=== Exercise instructions ===
Reproduce verbatim the lines of the listing below between the line holding "latitude: -36.0138" and the line holding "longitude: 120.8903", inclusive.

=== Data extract ===

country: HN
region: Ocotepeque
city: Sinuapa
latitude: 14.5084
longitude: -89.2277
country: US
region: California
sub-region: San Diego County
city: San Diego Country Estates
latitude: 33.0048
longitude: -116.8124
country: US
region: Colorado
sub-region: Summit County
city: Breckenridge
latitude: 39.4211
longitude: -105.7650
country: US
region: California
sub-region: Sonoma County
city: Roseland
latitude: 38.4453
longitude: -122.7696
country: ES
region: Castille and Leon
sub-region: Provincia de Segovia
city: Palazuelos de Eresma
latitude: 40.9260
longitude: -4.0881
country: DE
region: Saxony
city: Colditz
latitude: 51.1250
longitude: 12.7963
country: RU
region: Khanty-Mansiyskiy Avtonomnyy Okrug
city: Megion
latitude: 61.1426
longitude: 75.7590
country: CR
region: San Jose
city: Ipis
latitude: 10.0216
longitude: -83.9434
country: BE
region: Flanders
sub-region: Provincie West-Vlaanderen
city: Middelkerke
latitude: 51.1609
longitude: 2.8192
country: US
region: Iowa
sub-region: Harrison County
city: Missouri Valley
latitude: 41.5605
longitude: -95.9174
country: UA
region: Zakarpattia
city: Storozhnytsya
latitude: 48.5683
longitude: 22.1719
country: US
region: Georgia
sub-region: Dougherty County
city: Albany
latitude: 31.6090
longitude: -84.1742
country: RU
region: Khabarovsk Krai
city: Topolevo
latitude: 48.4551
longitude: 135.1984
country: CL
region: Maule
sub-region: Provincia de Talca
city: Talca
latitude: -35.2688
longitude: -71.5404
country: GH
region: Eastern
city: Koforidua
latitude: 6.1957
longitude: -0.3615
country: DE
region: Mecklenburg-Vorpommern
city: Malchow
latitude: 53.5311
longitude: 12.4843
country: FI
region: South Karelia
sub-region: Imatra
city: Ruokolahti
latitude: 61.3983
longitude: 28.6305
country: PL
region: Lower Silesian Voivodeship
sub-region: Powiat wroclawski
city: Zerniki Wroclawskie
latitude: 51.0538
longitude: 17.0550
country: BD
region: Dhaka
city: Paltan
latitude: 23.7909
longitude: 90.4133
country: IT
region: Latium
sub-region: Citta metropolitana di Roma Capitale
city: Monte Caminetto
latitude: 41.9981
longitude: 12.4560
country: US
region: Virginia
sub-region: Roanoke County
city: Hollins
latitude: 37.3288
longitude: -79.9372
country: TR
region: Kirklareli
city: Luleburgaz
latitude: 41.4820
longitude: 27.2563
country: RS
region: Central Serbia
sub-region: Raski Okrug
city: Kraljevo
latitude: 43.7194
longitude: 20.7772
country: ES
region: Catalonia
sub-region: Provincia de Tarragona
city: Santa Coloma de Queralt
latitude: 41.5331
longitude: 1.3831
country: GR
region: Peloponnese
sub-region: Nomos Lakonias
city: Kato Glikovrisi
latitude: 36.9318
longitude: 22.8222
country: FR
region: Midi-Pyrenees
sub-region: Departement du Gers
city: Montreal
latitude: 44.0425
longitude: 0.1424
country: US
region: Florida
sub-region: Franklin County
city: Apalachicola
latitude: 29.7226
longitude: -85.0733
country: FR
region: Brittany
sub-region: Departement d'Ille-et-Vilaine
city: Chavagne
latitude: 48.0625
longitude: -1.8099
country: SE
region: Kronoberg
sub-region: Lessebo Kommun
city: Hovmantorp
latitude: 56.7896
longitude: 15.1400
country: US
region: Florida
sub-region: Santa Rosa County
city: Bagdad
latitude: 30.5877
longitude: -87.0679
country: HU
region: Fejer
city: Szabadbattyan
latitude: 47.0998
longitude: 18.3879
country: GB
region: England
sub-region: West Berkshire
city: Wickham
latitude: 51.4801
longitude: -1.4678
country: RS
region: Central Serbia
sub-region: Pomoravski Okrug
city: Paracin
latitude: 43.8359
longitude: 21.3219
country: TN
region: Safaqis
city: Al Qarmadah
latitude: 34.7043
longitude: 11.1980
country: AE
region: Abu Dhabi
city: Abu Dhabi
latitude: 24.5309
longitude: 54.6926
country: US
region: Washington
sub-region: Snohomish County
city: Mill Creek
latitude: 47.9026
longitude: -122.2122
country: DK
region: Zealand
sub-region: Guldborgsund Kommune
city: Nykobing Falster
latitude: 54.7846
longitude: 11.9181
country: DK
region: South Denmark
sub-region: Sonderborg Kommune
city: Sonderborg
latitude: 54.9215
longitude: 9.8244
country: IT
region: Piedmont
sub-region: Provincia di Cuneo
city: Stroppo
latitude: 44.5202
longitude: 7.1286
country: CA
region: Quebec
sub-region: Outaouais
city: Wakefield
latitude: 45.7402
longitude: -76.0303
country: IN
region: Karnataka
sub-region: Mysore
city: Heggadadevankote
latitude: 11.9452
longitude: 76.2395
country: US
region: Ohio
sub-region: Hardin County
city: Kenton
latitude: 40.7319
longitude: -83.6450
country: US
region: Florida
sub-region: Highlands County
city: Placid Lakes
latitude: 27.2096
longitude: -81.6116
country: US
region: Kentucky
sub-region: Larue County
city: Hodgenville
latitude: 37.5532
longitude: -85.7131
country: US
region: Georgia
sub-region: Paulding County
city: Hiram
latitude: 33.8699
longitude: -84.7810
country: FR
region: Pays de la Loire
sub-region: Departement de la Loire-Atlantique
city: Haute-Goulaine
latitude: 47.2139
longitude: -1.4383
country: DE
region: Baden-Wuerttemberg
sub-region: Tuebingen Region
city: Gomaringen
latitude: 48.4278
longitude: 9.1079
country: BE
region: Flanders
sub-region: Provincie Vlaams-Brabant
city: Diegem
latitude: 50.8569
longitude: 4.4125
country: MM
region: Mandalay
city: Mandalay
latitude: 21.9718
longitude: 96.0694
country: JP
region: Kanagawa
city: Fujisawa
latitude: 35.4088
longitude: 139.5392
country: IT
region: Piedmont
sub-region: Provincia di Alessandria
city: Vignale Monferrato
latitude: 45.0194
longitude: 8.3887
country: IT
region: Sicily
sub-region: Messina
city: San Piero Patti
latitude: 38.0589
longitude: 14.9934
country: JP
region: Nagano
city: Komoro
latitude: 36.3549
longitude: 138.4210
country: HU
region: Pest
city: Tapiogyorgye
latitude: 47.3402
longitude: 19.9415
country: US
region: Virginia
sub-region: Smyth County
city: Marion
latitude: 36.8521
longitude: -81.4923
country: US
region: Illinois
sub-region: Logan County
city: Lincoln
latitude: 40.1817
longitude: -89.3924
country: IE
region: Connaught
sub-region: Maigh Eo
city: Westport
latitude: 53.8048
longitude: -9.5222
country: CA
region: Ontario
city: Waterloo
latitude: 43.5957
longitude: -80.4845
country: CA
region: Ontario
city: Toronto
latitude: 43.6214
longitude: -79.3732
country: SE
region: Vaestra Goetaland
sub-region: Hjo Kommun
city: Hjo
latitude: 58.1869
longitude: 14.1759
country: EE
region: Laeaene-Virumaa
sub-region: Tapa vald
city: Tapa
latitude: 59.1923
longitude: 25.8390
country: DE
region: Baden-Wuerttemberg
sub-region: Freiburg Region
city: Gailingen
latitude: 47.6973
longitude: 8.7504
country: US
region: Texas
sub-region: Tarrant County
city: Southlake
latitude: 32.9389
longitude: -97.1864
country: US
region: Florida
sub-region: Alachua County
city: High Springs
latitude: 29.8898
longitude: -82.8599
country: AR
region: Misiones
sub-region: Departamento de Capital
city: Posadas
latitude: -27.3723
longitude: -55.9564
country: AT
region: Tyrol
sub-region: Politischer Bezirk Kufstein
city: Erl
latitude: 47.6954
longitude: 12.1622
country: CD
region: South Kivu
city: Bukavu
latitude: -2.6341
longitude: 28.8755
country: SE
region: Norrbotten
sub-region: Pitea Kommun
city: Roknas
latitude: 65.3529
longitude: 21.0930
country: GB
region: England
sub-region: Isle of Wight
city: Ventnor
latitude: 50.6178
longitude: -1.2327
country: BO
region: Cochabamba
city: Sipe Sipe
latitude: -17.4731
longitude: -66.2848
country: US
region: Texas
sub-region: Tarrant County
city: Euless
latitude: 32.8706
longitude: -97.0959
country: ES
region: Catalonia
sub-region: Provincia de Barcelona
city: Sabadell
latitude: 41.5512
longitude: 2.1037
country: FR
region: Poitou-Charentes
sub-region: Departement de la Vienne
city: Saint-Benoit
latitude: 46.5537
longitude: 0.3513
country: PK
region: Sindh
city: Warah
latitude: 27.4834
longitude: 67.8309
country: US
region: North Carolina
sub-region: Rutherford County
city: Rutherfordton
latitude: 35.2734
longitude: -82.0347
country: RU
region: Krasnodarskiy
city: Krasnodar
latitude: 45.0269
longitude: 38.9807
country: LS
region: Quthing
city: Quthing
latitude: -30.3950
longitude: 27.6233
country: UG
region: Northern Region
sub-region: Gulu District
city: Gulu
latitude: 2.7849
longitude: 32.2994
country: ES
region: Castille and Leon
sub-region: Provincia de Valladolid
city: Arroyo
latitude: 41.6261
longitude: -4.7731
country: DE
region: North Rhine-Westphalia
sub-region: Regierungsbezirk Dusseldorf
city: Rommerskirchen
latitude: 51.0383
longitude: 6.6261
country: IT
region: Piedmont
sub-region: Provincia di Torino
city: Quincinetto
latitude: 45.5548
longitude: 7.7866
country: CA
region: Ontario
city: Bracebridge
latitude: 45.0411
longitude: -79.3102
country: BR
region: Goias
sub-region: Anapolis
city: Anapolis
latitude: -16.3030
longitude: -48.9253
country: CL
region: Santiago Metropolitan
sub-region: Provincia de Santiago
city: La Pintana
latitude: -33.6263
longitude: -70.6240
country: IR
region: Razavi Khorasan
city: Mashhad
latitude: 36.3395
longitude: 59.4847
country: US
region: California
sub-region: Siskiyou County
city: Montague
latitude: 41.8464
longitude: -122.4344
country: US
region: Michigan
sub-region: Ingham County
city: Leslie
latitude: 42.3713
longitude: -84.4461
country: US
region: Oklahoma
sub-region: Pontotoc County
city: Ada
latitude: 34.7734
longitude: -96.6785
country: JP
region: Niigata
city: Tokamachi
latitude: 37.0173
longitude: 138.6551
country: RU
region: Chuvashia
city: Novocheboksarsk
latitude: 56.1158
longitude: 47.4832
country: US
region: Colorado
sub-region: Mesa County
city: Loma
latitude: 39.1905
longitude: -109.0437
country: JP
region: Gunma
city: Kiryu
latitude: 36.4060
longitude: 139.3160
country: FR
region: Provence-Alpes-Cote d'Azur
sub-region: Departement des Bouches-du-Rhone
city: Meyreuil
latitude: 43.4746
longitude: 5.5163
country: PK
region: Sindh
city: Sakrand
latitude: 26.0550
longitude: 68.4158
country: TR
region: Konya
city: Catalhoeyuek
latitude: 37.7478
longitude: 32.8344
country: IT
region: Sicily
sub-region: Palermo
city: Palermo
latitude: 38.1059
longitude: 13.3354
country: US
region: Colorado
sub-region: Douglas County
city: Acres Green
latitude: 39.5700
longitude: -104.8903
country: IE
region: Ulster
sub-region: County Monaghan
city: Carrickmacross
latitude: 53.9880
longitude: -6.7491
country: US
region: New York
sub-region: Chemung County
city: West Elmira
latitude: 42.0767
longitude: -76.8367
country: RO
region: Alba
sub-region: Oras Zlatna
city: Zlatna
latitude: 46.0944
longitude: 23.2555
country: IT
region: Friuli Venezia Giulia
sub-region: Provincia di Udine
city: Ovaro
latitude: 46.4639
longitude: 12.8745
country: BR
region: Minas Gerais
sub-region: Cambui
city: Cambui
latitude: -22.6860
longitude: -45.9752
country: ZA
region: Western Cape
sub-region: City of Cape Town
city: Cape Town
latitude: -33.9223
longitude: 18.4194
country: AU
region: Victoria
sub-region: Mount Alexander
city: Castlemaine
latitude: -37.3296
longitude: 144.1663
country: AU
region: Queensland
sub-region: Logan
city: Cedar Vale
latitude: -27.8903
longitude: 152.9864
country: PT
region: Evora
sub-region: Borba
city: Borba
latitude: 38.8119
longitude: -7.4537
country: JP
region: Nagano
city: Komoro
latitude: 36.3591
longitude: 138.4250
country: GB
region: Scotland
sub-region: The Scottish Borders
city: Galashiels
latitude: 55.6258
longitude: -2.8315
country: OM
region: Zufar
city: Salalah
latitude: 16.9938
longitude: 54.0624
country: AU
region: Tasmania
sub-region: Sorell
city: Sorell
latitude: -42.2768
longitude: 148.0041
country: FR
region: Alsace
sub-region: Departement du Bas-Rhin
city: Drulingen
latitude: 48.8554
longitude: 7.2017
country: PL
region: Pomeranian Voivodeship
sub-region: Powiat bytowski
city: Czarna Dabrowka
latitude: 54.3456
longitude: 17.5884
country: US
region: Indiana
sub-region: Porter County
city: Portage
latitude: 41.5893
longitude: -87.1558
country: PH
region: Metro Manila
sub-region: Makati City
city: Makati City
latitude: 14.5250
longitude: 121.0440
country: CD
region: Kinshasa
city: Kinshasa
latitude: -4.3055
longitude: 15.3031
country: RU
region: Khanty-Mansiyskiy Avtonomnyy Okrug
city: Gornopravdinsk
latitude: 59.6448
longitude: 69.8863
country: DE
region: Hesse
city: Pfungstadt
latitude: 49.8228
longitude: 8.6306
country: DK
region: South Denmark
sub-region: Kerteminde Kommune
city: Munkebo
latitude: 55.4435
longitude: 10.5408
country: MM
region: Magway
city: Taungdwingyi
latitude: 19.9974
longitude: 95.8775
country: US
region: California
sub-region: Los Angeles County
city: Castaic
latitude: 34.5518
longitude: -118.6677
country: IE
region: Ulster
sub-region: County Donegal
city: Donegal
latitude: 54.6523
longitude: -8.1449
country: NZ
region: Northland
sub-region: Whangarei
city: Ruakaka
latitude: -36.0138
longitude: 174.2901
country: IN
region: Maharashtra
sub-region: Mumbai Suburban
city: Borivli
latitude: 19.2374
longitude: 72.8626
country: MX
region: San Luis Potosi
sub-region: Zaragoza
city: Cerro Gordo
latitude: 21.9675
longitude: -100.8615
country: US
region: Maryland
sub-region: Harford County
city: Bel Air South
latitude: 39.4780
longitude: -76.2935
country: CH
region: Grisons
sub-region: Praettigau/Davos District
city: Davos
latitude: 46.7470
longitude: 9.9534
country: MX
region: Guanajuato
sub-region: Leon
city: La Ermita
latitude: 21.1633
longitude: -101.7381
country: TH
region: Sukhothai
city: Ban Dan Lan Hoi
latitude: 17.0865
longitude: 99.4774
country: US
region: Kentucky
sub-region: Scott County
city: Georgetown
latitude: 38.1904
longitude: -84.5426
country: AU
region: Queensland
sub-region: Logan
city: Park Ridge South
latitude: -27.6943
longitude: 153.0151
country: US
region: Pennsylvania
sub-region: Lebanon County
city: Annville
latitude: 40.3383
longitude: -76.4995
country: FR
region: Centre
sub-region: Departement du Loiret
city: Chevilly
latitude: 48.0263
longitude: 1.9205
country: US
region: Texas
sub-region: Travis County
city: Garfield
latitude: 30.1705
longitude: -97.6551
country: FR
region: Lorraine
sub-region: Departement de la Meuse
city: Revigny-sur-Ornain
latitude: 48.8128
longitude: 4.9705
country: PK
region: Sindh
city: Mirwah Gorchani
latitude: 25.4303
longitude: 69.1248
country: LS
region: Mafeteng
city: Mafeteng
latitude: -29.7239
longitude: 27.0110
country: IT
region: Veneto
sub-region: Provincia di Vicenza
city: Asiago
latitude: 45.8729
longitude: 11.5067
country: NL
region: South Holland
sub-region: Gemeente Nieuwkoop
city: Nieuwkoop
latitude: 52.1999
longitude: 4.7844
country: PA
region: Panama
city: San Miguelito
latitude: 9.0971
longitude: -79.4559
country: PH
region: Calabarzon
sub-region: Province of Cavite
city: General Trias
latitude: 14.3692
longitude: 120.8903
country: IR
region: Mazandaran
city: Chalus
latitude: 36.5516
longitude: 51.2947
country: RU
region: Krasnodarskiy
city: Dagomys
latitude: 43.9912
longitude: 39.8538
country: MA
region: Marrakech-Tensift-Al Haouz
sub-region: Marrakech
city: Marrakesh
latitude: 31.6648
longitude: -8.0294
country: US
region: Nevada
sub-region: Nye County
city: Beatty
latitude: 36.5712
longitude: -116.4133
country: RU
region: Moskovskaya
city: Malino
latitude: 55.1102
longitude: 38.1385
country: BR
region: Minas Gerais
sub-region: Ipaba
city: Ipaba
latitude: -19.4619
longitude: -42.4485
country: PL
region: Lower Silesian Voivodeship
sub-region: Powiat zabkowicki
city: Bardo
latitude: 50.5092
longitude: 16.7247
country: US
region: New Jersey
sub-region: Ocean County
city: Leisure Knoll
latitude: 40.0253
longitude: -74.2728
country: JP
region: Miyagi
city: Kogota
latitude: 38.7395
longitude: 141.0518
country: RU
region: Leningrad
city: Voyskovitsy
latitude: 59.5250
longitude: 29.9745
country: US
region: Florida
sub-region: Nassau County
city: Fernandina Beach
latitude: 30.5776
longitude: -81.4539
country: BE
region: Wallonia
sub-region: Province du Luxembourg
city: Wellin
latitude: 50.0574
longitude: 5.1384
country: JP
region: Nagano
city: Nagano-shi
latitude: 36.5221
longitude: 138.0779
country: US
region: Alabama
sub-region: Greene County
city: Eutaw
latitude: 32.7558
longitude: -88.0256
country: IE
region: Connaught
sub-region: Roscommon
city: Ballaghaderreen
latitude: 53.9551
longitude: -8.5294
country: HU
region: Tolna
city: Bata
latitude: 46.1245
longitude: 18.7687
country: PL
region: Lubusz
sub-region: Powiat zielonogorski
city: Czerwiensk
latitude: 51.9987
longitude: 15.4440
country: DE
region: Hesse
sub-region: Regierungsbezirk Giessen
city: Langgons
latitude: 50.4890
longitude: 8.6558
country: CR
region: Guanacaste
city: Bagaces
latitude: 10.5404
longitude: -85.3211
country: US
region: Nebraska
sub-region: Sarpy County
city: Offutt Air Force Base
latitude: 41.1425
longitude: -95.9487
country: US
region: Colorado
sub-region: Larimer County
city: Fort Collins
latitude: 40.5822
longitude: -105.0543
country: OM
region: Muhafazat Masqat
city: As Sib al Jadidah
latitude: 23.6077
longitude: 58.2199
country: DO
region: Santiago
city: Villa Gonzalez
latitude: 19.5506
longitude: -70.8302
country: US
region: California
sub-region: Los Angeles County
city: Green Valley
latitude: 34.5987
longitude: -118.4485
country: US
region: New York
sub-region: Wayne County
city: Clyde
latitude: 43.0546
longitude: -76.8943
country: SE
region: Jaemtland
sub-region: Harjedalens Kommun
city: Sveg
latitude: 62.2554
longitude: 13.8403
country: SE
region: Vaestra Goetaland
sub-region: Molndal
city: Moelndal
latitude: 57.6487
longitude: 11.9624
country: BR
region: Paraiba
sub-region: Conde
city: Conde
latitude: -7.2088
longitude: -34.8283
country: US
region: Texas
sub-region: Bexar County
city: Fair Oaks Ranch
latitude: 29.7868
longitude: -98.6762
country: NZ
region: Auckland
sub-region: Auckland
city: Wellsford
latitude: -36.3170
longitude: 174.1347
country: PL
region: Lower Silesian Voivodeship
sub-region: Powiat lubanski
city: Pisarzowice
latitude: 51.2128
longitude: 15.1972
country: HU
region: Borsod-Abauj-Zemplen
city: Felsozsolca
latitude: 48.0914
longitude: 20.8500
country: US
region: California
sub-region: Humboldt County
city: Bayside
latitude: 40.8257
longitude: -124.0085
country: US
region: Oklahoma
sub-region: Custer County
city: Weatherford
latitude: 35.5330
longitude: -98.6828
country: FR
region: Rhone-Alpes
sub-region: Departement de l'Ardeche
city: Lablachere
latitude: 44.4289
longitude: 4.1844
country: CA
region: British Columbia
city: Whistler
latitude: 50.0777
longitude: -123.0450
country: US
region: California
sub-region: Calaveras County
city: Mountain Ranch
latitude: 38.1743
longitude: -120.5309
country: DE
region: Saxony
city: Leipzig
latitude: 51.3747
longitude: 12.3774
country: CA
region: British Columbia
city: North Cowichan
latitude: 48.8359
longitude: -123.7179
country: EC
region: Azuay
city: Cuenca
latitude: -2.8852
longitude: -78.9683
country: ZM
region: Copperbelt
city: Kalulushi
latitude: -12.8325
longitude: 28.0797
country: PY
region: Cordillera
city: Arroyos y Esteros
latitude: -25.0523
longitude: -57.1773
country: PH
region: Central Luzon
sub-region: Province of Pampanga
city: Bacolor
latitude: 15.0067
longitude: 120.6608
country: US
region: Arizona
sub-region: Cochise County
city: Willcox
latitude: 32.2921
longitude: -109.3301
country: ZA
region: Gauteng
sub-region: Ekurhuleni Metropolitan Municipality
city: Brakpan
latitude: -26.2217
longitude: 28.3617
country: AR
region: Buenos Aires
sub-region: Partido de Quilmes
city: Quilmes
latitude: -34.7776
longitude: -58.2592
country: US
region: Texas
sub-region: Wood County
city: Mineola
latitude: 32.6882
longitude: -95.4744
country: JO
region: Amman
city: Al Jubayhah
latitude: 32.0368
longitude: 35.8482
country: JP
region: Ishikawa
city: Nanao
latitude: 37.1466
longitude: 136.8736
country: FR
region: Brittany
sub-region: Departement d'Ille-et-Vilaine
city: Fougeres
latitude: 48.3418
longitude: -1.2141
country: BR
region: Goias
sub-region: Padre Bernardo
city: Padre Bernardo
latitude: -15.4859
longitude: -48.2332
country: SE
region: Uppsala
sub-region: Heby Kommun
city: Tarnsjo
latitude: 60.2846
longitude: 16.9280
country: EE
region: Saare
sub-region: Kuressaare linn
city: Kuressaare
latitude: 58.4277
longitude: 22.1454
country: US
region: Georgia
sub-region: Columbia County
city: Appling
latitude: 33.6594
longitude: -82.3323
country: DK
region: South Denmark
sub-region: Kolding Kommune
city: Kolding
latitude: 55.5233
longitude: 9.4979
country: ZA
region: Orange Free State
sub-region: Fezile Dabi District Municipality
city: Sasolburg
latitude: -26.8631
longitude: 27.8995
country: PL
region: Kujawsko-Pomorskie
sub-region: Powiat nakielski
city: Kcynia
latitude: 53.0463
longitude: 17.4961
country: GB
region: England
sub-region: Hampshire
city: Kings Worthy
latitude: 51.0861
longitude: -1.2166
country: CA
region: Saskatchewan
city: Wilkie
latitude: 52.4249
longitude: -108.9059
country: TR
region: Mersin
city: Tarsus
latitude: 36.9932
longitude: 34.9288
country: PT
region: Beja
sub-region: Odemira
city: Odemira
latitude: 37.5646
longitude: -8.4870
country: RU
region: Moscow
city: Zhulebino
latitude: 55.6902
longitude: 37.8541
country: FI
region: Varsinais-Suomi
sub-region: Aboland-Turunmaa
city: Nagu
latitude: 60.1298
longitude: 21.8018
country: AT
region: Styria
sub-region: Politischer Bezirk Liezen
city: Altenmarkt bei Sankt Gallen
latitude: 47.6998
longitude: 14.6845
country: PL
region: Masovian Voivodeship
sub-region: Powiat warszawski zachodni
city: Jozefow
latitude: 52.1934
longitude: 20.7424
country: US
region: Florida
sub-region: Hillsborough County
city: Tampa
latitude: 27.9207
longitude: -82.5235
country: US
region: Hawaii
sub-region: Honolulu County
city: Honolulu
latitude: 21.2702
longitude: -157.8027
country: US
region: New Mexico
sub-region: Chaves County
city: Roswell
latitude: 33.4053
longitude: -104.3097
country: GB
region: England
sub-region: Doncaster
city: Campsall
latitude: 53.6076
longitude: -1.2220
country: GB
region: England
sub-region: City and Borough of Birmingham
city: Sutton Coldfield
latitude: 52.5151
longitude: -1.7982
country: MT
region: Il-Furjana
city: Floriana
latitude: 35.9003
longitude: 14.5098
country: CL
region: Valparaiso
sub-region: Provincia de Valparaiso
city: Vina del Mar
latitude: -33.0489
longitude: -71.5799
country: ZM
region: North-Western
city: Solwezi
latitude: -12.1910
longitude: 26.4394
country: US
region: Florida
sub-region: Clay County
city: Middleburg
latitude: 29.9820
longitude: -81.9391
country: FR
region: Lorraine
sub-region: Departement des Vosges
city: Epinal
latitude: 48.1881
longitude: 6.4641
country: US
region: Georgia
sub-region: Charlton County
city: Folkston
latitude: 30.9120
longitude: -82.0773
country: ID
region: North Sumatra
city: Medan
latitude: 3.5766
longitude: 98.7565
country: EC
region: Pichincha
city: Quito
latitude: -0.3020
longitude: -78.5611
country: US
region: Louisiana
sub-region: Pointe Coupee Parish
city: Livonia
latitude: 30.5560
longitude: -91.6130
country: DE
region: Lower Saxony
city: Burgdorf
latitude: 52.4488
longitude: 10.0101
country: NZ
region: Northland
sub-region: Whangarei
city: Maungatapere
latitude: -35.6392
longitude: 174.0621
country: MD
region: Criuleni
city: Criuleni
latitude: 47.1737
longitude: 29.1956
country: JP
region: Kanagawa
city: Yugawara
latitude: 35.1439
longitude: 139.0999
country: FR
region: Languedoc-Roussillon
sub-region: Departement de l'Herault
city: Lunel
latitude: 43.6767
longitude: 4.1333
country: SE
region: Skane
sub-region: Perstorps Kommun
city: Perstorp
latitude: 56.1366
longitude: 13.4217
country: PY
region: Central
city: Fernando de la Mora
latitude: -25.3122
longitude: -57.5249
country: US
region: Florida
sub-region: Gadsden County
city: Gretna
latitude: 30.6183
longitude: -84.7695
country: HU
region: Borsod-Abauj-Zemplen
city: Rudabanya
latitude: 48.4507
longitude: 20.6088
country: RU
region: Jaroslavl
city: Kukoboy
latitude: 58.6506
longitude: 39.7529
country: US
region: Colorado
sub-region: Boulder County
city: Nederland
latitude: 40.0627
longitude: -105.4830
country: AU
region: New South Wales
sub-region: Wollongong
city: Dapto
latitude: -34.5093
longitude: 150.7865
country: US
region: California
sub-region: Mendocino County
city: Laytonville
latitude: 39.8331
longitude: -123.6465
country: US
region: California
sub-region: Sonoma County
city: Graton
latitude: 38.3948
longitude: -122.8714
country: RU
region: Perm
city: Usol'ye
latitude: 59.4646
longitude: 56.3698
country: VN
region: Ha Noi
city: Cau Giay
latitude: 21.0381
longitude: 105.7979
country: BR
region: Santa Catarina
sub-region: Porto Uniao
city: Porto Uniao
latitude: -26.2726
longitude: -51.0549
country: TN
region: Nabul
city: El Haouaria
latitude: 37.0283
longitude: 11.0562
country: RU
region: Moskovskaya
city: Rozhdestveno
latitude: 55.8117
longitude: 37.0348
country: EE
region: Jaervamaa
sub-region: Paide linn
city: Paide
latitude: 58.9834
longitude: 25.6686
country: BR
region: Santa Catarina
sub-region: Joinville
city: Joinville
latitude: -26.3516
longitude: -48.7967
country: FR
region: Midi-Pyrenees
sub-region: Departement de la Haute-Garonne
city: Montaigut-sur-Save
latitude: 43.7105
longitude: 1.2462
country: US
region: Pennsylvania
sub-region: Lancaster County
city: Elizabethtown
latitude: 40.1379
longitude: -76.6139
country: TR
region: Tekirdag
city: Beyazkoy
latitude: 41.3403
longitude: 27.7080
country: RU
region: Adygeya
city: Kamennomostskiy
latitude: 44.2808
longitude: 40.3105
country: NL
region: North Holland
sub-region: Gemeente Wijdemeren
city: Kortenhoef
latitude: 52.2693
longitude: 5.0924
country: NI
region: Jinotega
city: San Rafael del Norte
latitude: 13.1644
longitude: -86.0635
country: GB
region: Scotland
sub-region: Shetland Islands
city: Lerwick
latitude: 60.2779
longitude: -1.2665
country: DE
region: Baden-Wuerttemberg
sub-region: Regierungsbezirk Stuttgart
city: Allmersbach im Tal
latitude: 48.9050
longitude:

=== Output for this exercise ===
latitude: -36.0138
longitude: 174.2901
country: IN
region: Maharashtra
sub-region: Mumbai Suburban
city: Borivli
latitude: 19.2374
longitude: 72.8626
country: MX
region: San Luis Potosi
sub-region: Zaragoza
city: Cerro Gordo
latitude: 21.9675
longitude: -100.8615
country: US
region: Maryland
sub-region: Harford County
city: Bel Air South
latitude: 39.4780
longitude: -76.2935
country: CH
region: Grisons
sub-region: Praettigau/Davos District
city: Davos
latitude: 46.7470
longitude: 9.9534
country: MX
region: Guanajuato
sub-region: Leon
city: La Ermita
latitude: 21.1633
longitude: -101.7381
country: TH
region: Sukhothai
city: Ban Dan Lan Hoi
latitude: 17.0865
longitude: 99.4774
country: US
region: Kentucky
sub-region: Scott County
city: Georgetown
latitude: 38.1904
longitude: -84.5426
country: AU
region: Queensland
sub-region: Logan
city: Park Ridge South
latitude: -27.6943
longitude: 153.0151
country: US
region: Pennsylvania
sub-region: Lebanon County
city: Annville
latitude: 40.3383
longitude: -76.4995
country: FR
region: Centre
sub-region: Departement du Loiret
city: Chevilly
latitude: 48.0263
longitude: 1.9205
country: US
region: Texas
sub-region: Travis County
city: Garfield
latitude: 30.1705
longitude: -97.6551
country: FR
region: Lorraine
sub-region: Departement de la Meuse
city: Revigny-sur-Ornain
latitude: 48.8128
longitude: 4.9705
country: PK
region: Sindh
city: Mirwah Gorchani
latitude: 25.4303
longitude: 69.1248
country: LS
region: Mafeteng
city: Mafeteng
latitude: -29.7239
longitude: 27.0110
country: IT
region: Veneto
sub-region: Provincia di Vicenza
city: Asiago
latitude: 45.8729
longitude: 11.5067
country: NL
region: South Holland
sub-region: Gemeente Nieuwkoop
city: Nieuwkoop
latitude: 52.1999
longitude: 4.7844
country: PA
region: Panama
city: San Miguelito
latitude: 9.0971
longitude: -79.4559
country: PH
region: Calabarzon
sub-region: Province of Cavite
city: General Trias
latitude: 14.3692
longitude: 120.8903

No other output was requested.